### Task item
Lay out the lines starting with the line that contains "Типы перевозки" and going on through the line that contains "Все права защищены и охраняются законом" as a Markdown table, with the columns Row and Line, one row per line and blank lines left out.
BEGIN Data for review
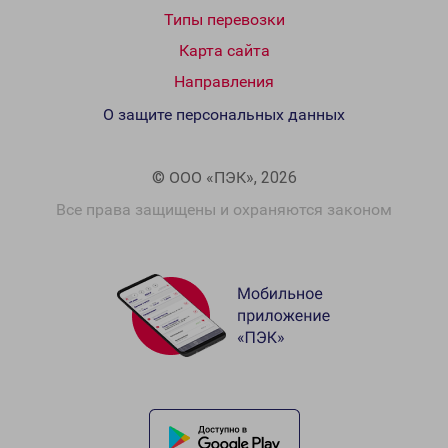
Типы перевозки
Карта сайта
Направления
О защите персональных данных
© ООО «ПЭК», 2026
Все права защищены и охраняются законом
END Data for review
BEGIN Data for review
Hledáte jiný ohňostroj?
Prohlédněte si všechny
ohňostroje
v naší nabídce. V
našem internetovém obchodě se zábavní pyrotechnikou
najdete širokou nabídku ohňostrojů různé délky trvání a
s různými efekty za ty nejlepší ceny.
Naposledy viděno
END Data for review
BEGIN Data for review
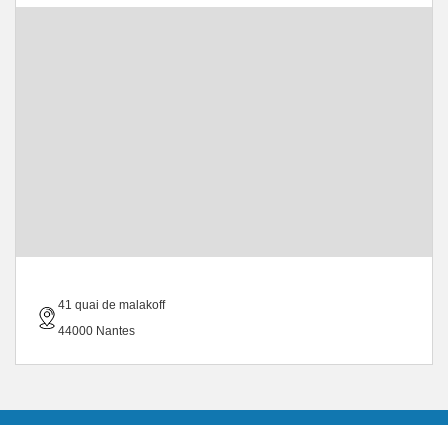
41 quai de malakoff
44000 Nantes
END Data for review
### Answer to the exercise
| Row | Line |
|---|---|
| 1 | Типы перевозки |
| 2 | Карта сайта |
| 3 | Направления |
| 4 | О защите персональных данных |
| 5 | © ООО «ПЭК», 2026 |
| 6 | Все права защищены и охраняются законом |